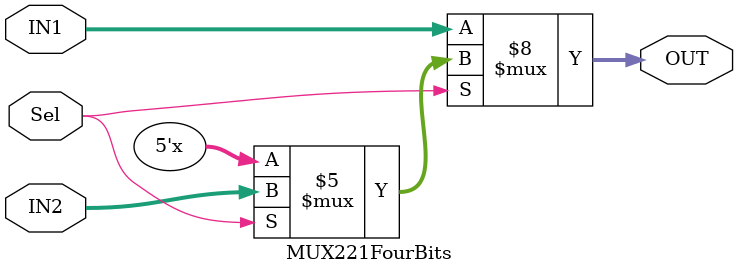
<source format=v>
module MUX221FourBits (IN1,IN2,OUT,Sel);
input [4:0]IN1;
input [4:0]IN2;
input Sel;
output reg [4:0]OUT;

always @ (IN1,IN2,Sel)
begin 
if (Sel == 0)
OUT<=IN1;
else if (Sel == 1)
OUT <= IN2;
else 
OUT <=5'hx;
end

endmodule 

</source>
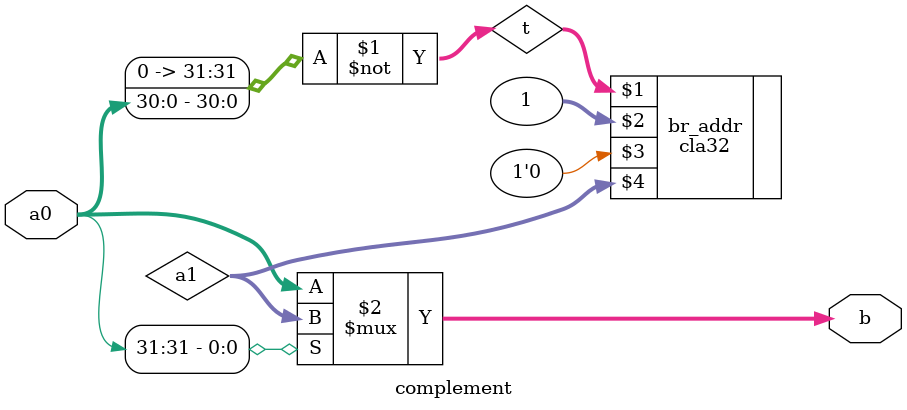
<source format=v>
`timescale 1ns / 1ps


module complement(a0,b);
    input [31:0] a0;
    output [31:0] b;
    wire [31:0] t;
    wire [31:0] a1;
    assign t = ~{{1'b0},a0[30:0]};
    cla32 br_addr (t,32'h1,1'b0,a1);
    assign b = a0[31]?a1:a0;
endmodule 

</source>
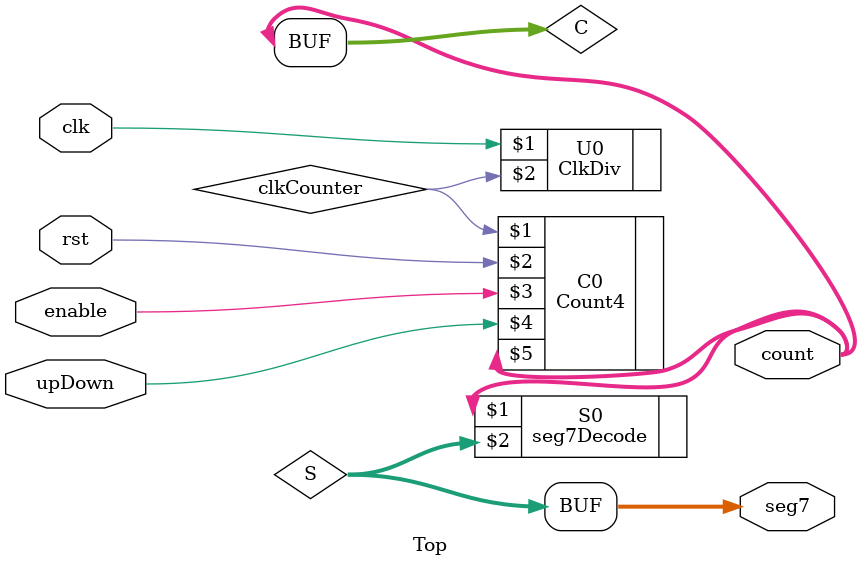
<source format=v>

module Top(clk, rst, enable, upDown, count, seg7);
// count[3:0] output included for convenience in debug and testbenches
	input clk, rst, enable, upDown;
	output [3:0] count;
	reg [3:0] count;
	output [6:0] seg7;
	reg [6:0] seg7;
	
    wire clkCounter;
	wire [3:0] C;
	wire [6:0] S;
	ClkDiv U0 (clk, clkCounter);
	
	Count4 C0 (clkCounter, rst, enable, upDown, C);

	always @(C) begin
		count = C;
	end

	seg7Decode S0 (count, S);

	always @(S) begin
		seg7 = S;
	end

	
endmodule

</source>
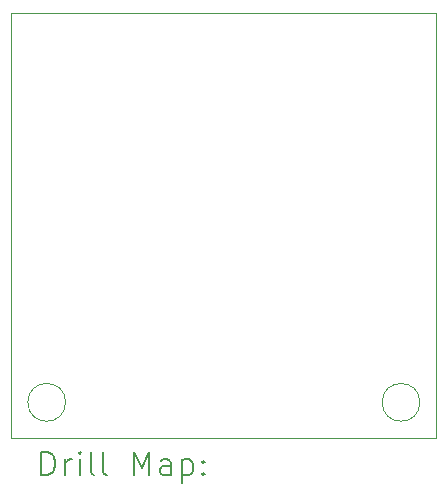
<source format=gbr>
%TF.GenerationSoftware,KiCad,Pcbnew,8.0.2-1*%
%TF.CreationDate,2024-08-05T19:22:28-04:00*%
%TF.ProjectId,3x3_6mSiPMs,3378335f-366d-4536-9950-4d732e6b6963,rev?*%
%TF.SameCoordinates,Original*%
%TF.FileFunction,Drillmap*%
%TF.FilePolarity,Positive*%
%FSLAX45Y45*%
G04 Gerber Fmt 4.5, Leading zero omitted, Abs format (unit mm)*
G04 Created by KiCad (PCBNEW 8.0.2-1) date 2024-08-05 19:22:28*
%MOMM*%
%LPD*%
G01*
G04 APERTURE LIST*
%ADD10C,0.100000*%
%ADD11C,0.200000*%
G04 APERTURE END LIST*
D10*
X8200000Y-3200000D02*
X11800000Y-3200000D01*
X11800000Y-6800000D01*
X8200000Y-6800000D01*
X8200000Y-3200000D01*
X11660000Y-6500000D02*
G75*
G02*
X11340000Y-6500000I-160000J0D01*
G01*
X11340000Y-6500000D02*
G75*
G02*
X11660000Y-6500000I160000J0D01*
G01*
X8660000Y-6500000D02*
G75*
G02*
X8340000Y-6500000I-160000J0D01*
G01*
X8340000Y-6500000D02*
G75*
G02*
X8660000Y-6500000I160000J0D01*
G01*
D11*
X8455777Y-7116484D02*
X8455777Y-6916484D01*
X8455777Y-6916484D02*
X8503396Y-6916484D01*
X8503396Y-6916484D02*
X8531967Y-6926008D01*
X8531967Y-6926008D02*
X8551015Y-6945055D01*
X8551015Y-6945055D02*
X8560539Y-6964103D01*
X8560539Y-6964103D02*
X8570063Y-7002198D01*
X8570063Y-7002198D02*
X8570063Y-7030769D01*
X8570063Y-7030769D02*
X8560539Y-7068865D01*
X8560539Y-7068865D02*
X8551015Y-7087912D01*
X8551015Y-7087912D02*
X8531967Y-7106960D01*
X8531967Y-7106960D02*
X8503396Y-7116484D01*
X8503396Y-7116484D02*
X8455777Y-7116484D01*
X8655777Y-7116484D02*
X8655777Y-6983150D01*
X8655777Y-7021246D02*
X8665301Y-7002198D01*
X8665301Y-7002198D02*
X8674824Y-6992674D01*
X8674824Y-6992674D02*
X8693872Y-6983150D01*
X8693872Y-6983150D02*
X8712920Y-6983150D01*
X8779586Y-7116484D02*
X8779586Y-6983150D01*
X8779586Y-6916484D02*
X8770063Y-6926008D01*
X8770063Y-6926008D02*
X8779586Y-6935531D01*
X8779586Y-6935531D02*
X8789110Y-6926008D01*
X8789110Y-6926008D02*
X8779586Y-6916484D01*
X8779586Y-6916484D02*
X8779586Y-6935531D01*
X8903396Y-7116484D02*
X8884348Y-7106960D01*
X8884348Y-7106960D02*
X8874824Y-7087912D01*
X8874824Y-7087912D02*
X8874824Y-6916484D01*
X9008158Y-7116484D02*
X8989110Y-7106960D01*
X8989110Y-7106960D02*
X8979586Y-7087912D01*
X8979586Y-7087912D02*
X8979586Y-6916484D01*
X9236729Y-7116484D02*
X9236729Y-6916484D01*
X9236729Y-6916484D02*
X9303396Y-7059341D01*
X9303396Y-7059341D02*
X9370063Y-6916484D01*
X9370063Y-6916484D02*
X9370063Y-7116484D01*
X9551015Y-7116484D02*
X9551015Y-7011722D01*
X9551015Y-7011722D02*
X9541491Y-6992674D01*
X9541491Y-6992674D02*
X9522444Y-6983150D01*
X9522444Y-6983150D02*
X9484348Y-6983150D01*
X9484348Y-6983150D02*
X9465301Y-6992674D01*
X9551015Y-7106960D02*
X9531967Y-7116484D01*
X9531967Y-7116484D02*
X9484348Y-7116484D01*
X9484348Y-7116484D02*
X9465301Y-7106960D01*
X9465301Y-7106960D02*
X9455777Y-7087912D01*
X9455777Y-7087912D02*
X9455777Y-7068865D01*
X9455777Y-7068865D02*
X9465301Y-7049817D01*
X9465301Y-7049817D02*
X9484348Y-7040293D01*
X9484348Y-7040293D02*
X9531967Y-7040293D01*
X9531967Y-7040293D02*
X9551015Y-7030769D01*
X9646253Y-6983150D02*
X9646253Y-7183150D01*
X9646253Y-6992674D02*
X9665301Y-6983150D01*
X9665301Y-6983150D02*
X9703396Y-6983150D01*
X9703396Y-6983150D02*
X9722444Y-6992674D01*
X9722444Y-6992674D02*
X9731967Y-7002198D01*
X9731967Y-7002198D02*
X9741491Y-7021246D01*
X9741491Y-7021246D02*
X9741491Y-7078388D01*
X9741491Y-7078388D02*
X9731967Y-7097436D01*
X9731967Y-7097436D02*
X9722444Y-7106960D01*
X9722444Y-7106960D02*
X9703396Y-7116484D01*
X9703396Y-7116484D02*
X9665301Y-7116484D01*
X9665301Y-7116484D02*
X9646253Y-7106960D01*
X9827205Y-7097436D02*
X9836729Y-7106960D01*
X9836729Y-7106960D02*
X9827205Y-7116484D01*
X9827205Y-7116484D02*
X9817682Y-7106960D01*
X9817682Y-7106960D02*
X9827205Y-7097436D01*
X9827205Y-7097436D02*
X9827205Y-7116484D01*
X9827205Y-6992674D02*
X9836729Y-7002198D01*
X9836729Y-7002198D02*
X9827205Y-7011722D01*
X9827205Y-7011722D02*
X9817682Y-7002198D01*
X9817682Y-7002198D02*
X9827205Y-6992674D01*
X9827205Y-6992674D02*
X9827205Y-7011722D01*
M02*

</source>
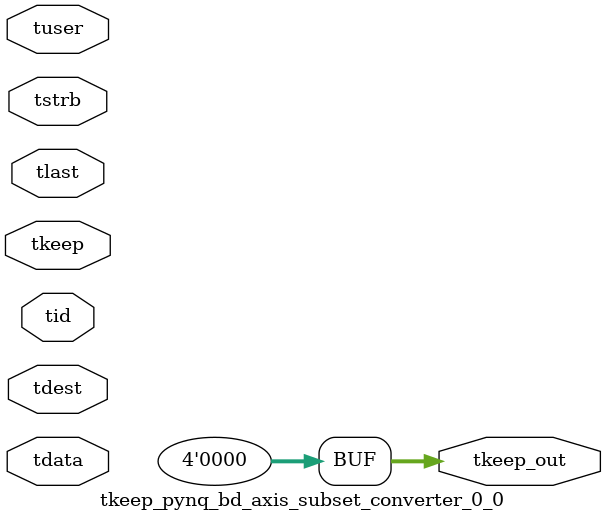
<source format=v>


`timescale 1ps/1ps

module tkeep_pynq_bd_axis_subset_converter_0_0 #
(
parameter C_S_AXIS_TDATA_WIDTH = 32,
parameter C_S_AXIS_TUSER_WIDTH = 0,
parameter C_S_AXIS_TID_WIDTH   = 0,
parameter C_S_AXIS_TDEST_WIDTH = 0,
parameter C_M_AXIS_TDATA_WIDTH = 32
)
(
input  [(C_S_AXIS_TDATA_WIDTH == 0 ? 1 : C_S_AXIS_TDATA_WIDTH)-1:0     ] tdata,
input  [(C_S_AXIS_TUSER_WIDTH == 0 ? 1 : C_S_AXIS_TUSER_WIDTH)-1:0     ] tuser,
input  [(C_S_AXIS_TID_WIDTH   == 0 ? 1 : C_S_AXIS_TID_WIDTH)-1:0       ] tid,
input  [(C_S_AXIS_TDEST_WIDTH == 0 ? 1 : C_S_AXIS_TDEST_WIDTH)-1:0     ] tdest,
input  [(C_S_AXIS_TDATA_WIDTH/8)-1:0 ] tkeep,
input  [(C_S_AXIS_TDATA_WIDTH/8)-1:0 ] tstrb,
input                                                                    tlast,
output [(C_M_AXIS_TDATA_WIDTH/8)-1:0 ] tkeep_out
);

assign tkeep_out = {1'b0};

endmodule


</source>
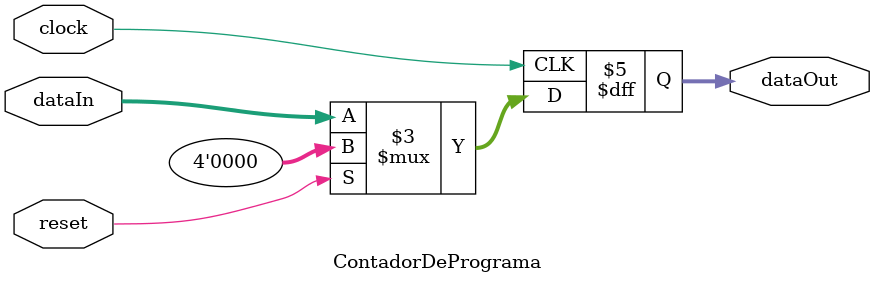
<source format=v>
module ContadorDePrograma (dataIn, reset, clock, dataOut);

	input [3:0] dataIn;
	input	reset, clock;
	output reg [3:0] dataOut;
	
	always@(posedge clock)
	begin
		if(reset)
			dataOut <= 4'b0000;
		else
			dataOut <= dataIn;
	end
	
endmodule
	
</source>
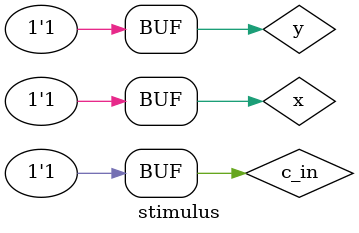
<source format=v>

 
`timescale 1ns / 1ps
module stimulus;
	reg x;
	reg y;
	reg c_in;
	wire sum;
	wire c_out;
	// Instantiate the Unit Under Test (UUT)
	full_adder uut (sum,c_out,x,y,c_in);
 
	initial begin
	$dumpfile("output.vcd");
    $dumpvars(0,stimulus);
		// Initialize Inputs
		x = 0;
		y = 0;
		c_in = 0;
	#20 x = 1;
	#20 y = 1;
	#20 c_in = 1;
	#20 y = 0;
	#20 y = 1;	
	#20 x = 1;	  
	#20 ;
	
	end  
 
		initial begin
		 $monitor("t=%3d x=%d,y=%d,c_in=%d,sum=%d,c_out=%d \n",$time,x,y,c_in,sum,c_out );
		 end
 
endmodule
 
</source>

**TASK DIRECTIONS**
Within the entries above, the lines from the one containing "always @(S) begin" through the one containing "X8655777Y-7116484D02*" are to be transcribed exactly, ends included, pictures excluded.

**RESULT**
	always @(S) begin
		seg7 = S;
	end

	
endmodule

</source>
<source format=gbr>
%TF.GenerationSoftware,KiCad,Pcbnew,8.0.2-1*%
%TF.CreationDate,2024-08-05T19:22:28-04:00*%
%TF.ProjectId,3x3_6mSiPMs,3378335f-366d-4536-9950-4d732e6b6963,rev?*%
%TF.SameCoordinates,Original*%
%TF.FileFunction,Drillmap*%
%TF.FilePolarity,Positive*%
%FSLAX45Y45*%
G04 Gerber Fmt 4.5, Leading zero omitted, Abs format (unit mm)*
G04 Created by KiCad (PCBNEW 8.0.2-1) date 2024-08-05 19:22:28*
%MOMM*%
%LPD*%
G01*
G04 APERTURE LIST*
%ADD10C,0.100000*%
%ADD11C,0.200000*%
G04 APERTURE END LIST*
D10*
X8200000Y-3200000D02*
X11800000Y-3200000D01*
X11800000Y-6800000D01*
X8200000Y-6800000D01*
X8200000Y-3200000D01*
X11660000Y-6500000D02*
G75*
G02*
X11340000Y-6500000I-160000J0D01*
G01*
X11340000Y-6500000D02*
G75*
G02*
X11660000Y-6500000I160000J0D01*
G01*
X8660000Y-6500000D02*
G75*
G02*
X8340000Y-6500000I-160000J0D01*
G01*
X8340000Y-6500000D02*
G75*
G02*
X8660000Y-6500000I160000J0D01*
G01*
D11*
X8455777Y-7116484D02*
X8455777Y-6916484D01*
X8455777Y-6916484D02*
X8503396Y-6916484D01*
X8503396Y-6916484D02*
X8531967Y-6926008D01*
X8531967Y-6926008D02*
X8551015Y-6945055D01*
X8551015Y-6945055D02*
X8560539Y-6964103D01*
X8560539Y-6964103D02*
X8570063Y-7002198D01*
X8570063Y-7002198D02*
X8570063Y-7030769D01*
X8570063Y-7030769D02*
X8560539Y-7068865D01*
X8560539Y-7068865D02*
X8551015Y-7087912D01*
X8551015Y-7087912D02*
X8531967Y-7106960D01*
X8531967Y-7106960D02*
X8503396Y-7116484D01*
X8503396Y-7116484D02*
X8455777Y-7116484D01*
X8655777Y-7116484D02*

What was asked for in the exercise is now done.